The effects will influence also the Gulf region which received in 2018 about 1.6 million tourists (KSA followed by UAE then Oman, Bahrain and Kuwait), while the number is expected to increase to 2.9 million Chinese tourists by 2022. Some believe that the Chinese expenditure on foreign tourism around the world will decrease at least $70 billion. But if the virus spreads for other months, global tourism revenues from China will decline even further. Most of the countries exporting foreign tourism, such as Europe and the US, will be less affected and vice versa.

Furthermore, the Gulf expenditure – including Kuwaiti expenditure – on foreign tourism and travel certainly started to decrease, and it is declining daily. If the return of Gulf and foreign flights between regional countries and Arab or foreign tourist destinations is delayed for a month, then the said amount of expenditure will decrease to hundreds of millions of dollars. Kuwait will be able to save a part of such expenditure, amounting to $16 billion in 2018, more than any other Gulf country, on the basis that it is still the least Gulf country to benefit from foreign tourism.
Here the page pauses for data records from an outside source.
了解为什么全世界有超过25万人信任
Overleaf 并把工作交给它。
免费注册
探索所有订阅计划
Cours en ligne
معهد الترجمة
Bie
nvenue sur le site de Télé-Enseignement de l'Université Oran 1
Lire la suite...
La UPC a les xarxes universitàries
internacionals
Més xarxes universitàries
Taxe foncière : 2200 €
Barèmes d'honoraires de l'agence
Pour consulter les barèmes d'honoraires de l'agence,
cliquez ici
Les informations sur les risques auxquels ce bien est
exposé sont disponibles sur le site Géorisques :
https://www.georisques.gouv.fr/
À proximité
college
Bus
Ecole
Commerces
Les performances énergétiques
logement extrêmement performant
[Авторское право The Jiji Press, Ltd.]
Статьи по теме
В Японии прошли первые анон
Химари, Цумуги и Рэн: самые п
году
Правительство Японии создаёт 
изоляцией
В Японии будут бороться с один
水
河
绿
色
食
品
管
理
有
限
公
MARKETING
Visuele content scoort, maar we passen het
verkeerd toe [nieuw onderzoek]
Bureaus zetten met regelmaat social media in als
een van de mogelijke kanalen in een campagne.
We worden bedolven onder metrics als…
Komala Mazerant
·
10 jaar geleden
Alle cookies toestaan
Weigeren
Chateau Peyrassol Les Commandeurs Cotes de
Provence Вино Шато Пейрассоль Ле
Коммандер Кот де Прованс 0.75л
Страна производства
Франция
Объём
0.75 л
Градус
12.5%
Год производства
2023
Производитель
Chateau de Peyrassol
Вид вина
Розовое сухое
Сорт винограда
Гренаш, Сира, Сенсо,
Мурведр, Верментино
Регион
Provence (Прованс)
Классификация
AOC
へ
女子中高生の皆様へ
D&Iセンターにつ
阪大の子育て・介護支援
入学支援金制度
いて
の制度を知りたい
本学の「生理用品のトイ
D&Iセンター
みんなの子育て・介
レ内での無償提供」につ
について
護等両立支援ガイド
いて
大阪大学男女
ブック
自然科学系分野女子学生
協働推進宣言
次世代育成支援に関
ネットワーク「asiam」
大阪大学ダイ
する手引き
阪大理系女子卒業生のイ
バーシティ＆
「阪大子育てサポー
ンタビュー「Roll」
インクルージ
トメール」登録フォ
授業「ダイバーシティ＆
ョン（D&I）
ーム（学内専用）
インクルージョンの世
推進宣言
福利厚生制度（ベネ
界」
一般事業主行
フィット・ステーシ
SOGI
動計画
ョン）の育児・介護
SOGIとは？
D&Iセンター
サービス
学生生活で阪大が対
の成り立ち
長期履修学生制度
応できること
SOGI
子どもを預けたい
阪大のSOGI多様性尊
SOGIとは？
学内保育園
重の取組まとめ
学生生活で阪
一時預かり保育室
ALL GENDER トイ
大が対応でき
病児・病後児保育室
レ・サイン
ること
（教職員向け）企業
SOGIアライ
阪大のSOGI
At the end of this comprehensive panorama regarding the global and regional impacts of coronavirus on tourism, aviation and travel sectors, we conclude that the concept of disaster in these sectors can be adopted so far only on a substantive and partial scale. It is restricted to deciding or delaying the time of the virus containment. If the early global outlook for these sectors has been false, in the sense that it will be reviewed within few weeks, the level of paralysis in these sectors will be determined only by the second half of the year, depending on the spread of the virus and its implications. Therefore, all possibilities are to be taken into consideration.